◆ **WHAT THIS TASK INVOLVES**: Check every line of the data below for the string "bitar", and copy the ones that hold it.

** TASK INPUTS follows **

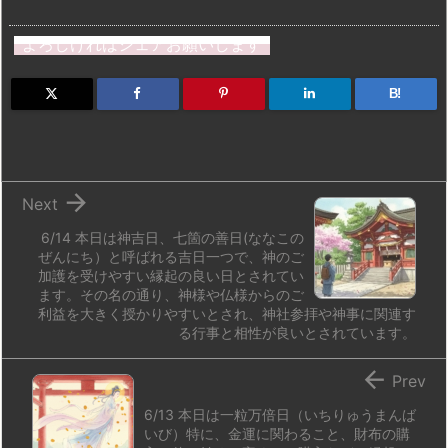
a
u
hr
u
ip
ai
有
st
e
e
m
b
n
よろしければシェアお願いします
o
s
a
bl
o
dr
d
k
d
r
ar
o
B!
o
y
s
d
p.
n
io

Next
6/14 本日は神吉日、七箇の善日(ななこの
ぜんにち）と呼ばれる吉日一つで、神のご
加護を受けやすい縁起の良い日とされてい
ます。その名の通り、神様や仏様からのご
利益を大きく授かりやすいとされ、神社参拝や神事に関連す
る行事と相性が良いとされています。

Prev
6/13 本日は一粒万倍日（いちりゅうまんば
いび）特に、金運に関わること、財布の購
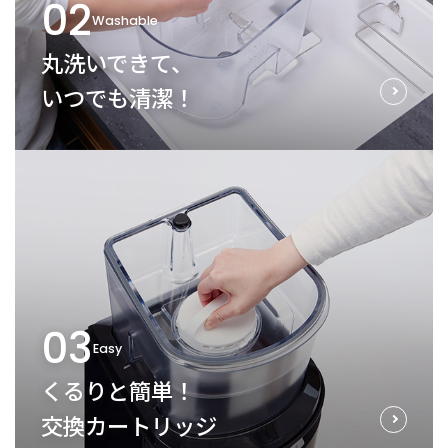
02
Washable
丸洗いできて、
いつでも清潔！
03
Easy
くるりと簡単！
交換カートリッジ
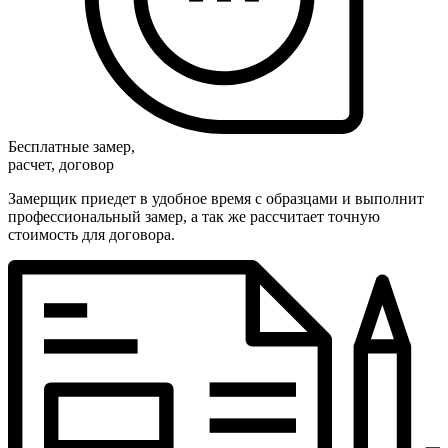
Бесплатные замер,
расчет, договор
Замерщик приедет в удобное время с образцами и выполнит
профессиональный замер, а так же рассчитает точную
стоимость для договора.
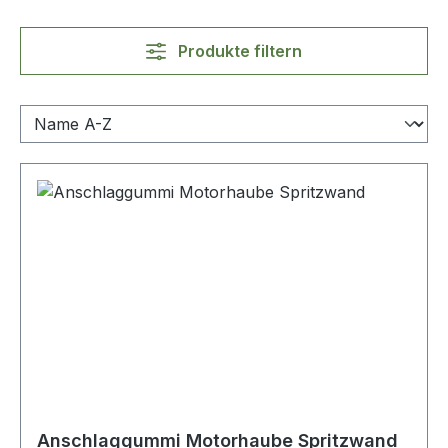
Produkte filtern
Anschlaggummi Motorhaube Spritzwand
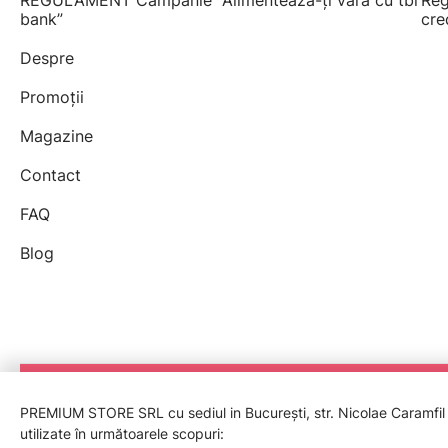
REGULAMENT Campanie "Alimentează-ți vara cu tbi
Reg
bank”
cre
Despre
Promoții
Magazine
Contact
FAQ
Blog
PREMIUM STORE SRL cu sediul in București, str. Nicolae Caramfil nr
utilizate în următoarele scopuri:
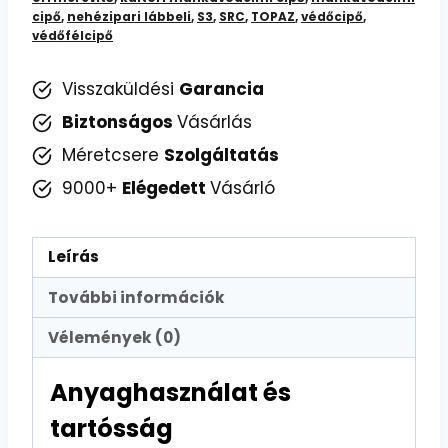
Védőfélcipő
cipő
,
nehézipari lábbeli
,
S3
,
SRC
,
TOPAZ
,
védőcipő
,
mennyiség
védőfélcipő
Visszaküldési
Garancia
Biztonságos
Vásárlás
Méretcsere
Szolgáltatás
9000+
Elégedett
Vásárló
Leírás
További információk
Vélemények (0)
Anyaghasználat és
tartósság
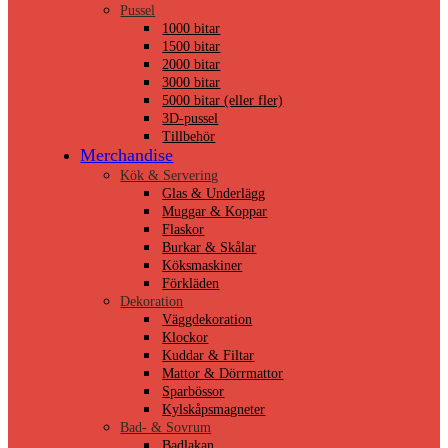
Pussel
1000 bitar
1500 bitar
2000 bitar
3000 bitar
5000 bitar (eller fler)
3D-pussel
Tillbehör
Merchandise
Kök & Servering
Glas & Underlägg
Muggar & Koppar
Flaskor
Burkar & Skålar
Köksmaskiner
Förkläden
Dekoration
Väggdekoration
Klockor
Kuddar & Filtar
Mattor & Dörrmattor
Sparbössor
Kylskåpsmagneter
Bad- & Sovrum
Badlakan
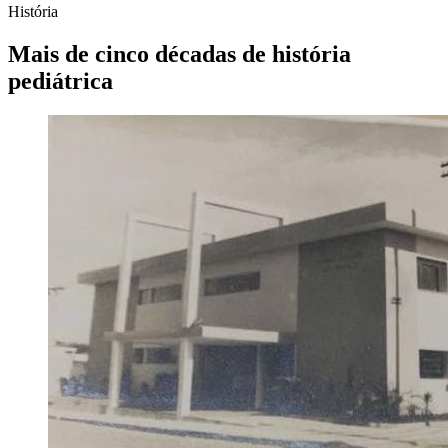
História
Mais de cinco décadas de história
pediátrica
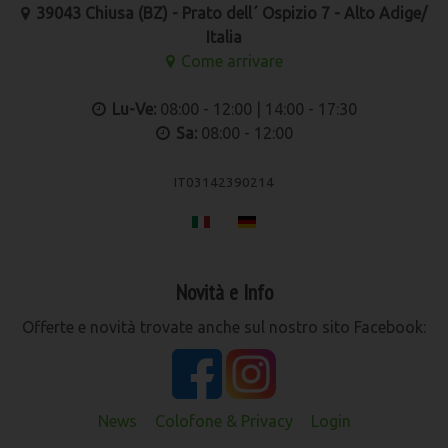
39043 Chiusa (BZ) - Prato dell´ Ospizio 7 - Alto Adige/
Italia
Come arrivare
Lu-Ve:
08:00 - 12:00 | 14:00 - 17:30
Sa:
08:00 - 12:00
IT03142390214
Novità e Info
Offerte e novità trovate anche sul nostro sito Facebook:
News
Colofone & Privacy
Login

** End of TASK INPUTS **

◆ **YOUR RESPONSE**:
1000 bitar
1500 bitar
2000 bitar
3000 bitar
5000 bitar (eller fler)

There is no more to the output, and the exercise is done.